Output: A maximum-length common subsequence of `X` and `Y`.
- Notice the answer may not be unique. We will show how to solve this problem using a DP approach. This time let's spell out that we are following the four step procedure for coming up with DP solutions mentioned at the beginning of lecture.
Step 1: Characterizing an LCS
- A brute force solution to the LCS problem enumerates all possible subsequences of `X` and checks each to see if it is also a subsequence of `Y`. If `X` has length `m`, there are `2^m` choices of subsets of indices `{1, ..., m}`. So this will be an exponential time algorithm.
- Let `X = langle x_1, x_2, ..., x_m rangle`, define the `i`th prefix of `X`, `X_i`, to be the sequence `langle x_1, ... x_i rangle`.

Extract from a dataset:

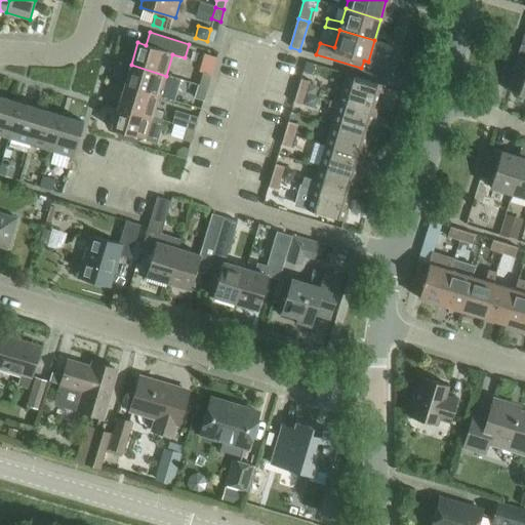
[(524,36),(512,79),(508,90),(519,94),(524,95),(524,36)]
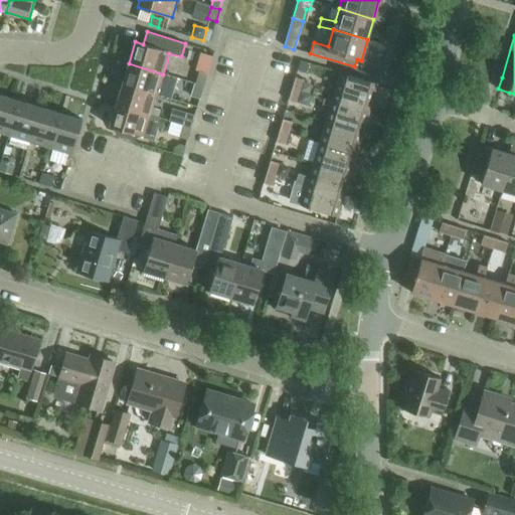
[(194,70),(199,71),(195,83),(203,87),(212,56),(200,53),(194,70)]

- For example, if `X = langle A,B, C, B, D, A, B rangle` then `X_4 = langle A, B, C, B rangle` and `X_0` is the empty sequence.
- The LCS problem has an optimal-substructure property given by the following theorem.

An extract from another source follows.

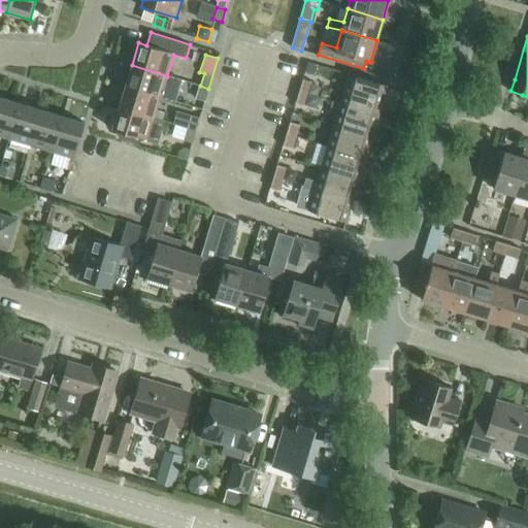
[(132,65),(126,87),(161,97),(167,76),(132,65)]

Theorem. Let `X = langle x_1, x_2, ..., x_m rangle` and `Y = langle y_1, .. y_n rangle`, and let `Z=langle z_1, ... z_k rangle` be any LCS of `X` and `Y`. Then:
- If `x_m = y_n`, then `z_k = x_m = y_n` and `Z_(k-1)` is an LCS of `X_(m-1)` and `Y_(n-1)`.
- If `x_m ne y_n`, then `z_k ne x_m` implies that `Z` is an LCS of `X_(m-1)` and `Y`.
- If `x_m ne y_n`, then `z_k ne y_n` implies that `Z` is an LCS of `X` and `Y_(n-1)`.
- Notice `X_(m-1)` and `Y_(n-1)` are natural subproblems.